Эдди остановился и сжал кулаки.

– И это все? И только-то?

– А больше я ничего не знаю, – ответил стрелок. Отсутствующие пальцы на руке и на ноге болели и чесались. Ему так хотелось хоть немножко астина из мира Эдди.

– У тебя нет своего мнения о том, что все это, черт возьми, значит?

Стрелок мог бы поднять свою ополовиненную правую руку и сказать: «А ты подумай о том, что значит вот это, идиот несчастный», – но ему это даже в голову не пришло, как не пришло ему в голову спросить, почему из всех людей во всех вселенных, какие, возможно, существуют, ему достался Эдди.

– Это ка, – терпеливо объяснил он, глядя Эдди в лицо.

– Что такое ка? – Тон у Эдди был воинственный. Я о нем никогда не слышал. Разве что, если его сказать два раза подряд, то получится слово, которым малыши называют говно.

– Это мне неизвестно, – сказал стрелок. – Здесь оно означает долг, или судьбу, или, в просторечии, место, куда ты должен пойти.

Эдди ухитрился одновременно выразить на лице смятение, отвращение и насмешливое веселье: «Тогда скажи это дважды, Роланд, потому что такие слова лично для меня – что говно».

Стрелок пожал плечами.

– Я не веду философских дискуссий. Я не изучаю историю. Я думаю только одно: что прошло, то прошло, а что впереди, то впереди. Второе и есть ка, и оно само о себе позаботится.

– Ну да? – Эдди взглянул на север. – Ну, а я вижу впереди только примерно девять миллиардов миль этого хлебаного берега. Если впереди у нас это, так что ка, что кака – одно и то же. Может, у нас хватит хороших патронов, чтобы ухлопать еще штук пять-шесть этих липовых омаров, но потом нам останется только кидать в них камнями. Так что – куда мы все-таки идем?

У Роланда, правда, мелькнула мысль: приходило ли Эдди в голову задать такой вопрос брату – но спросить об этом Эдди означало бы напроситься на долгий и бессмысленный спор. Поэтому он только показал большим пальцем на север и сказал: «Туда. Для начала».
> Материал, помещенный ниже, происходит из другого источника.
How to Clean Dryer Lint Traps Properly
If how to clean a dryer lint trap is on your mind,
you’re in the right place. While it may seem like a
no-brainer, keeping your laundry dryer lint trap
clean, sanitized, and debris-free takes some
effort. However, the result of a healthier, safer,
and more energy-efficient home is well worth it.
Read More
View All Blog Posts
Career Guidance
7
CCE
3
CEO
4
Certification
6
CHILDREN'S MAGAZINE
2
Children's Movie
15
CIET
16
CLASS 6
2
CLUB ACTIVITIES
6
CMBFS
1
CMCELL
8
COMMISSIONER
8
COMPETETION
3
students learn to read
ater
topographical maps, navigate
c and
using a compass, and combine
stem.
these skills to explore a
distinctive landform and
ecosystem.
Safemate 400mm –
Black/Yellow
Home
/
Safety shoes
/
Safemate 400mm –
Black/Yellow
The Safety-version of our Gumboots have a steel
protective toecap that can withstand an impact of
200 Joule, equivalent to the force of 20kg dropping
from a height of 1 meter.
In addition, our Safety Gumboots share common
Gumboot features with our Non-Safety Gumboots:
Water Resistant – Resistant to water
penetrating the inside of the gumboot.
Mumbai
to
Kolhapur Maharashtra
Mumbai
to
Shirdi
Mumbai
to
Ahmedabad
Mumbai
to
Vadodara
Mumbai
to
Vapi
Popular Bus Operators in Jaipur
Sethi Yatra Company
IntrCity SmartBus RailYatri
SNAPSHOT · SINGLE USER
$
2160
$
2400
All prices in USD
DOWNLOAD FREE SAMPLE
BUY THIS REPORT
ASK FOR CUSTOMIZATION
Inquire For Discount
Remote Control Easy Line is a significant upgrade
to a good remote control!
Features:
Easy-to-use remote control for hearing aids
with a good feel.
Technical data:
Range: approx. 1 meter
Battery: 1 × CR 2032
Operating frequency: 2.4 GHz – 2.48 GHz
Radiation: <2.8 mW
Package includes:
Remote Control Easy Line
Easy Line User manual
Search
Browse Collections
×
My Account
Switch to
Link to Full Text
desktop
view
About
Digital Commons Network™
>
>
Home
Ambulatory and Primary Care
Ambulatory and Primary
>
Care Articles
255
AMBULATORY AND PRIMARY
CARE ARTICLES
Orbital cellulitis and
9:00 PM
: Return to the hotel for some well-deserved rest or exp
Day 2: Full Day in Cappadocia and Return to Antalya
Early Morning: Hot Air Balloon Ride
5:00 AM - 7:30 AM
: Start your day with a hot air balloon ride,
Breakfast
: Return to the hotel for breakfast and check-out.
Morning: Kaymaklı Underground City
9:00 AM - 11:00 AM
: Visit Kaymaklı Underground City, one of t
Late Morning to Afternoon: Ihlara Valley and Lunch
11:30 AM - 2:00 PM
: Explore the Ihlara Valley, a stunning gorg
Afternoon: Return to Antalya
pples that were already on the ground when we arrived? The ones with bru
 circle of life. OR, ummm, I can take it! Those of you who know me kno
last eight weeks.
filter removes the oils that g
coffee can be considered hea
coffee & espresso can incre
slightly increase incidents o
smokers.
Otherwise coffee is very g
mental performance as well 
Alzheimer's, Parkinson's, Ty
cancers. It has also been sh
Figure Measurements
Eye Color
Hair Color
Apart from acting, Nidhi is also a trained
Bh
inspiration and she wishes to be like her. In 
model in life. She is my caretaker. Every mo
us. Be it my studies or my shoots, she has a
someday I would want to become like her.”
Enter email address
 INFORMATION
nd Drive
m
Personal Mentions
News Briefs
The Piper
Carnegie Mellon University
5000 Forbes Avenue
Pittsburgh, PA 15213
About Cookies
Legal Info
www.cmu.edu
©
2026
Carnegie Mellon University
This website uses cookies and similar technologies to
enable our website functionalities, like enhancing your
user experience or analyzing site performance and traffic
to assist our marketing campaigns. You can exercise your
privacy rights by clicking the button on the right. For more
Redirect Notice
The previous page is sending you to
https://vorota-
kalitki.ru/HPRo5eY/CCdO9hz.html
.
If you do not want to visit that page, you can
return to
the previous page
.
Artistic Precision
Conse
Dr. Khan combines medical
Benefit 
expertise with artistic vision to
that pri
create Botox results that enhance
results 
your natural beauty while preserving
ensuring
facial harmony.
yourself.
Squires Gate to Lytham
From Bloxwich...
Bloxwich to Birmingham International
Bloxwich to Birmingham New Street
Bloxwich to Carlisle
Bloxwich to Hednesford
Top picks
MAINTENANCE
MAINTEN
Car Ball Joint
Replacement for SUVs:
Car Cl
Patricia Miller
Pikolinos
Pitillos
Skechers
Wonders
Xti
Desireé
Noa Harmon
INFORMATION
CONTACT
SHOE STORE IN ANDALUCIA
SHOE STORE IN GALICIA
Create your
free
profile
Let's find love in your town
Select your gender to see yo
Эдди взглянул и не увидел ничего нового – только все ту же бесконечную полосу серой гальки, утыканную ракушками и камнями. Он перевел взгляд на Роланда, собравшись съехидничать, увидел на его лице безмятежную уверенность и опять посмотрел на север. Он прищурился. Загородил правой рукой правую половину лица от заходящего солнца. Ему отчаянно хотелось увидеть что-нибудь, хоть что-то, елки-моталки, мираж – и тот бы сгодился, но там не было ничего.

– Можешь меня поливать, сколько хочешь, – медленно проговорил Эдди, – но я считаю, что это – та еще подлянка. Я за тебя у Балазара жизнью рисковал.

– Я знаю. – Стрелок улыбнулся – редкое явление, осветившее его лицо, как мгновенный проблеск солнца в унылый пасмурный день. – Поэтому я с тобой играю только честно, Эдди. Она там. Я ее увидел час назад. Сначала я подумал, что это мираж или просто мерещится, потому что мне очень хочется ее увидеть, но она там, по самому настоящему.

Эдди снова стал смотреть; и смотрел, пока у него не заслезились глаза. Наконец он сказал: «Я не вижу там, впереди, ничего, кроме берега. А у меня зрение двадцать на двадцать».

– Я не знаю, что это значит.

– Это значит, что если бы там можно было что-нибудь увидеть, я бы его и увидел! – Но Эдди призадумался. Он задумался о том, насколько дальше, чем его глаза, видят голубые снайперские глаза стрелка. Может быть, чуть дальше.

А может, и гораздо дальше.

– Ты ее увидишь, – сказал стрелок.

– Что я увижу?

– Сегодня нам туда не дойти, но если ты действительно видишь так хорошо, как сейчас сказал, то ты увидишь ее еще до того, как солнце коснется воды. Если, конечно, ты не собираешься так и стоять здесь и болтать языком.

– Ка, – задумчиво сказал Эдди.

Роланд кивнул.

– Ка.

– Кака, – сказал Эдди и рассмеялся. – Пошли, Роланд. Прошвырнемся. А если я ничего не увижу до того, как солнце коснется воды – с тебя жареная курочка. Или «Биг-Мак». Или что угодно, лишь бы оно не имело отношения к омарам.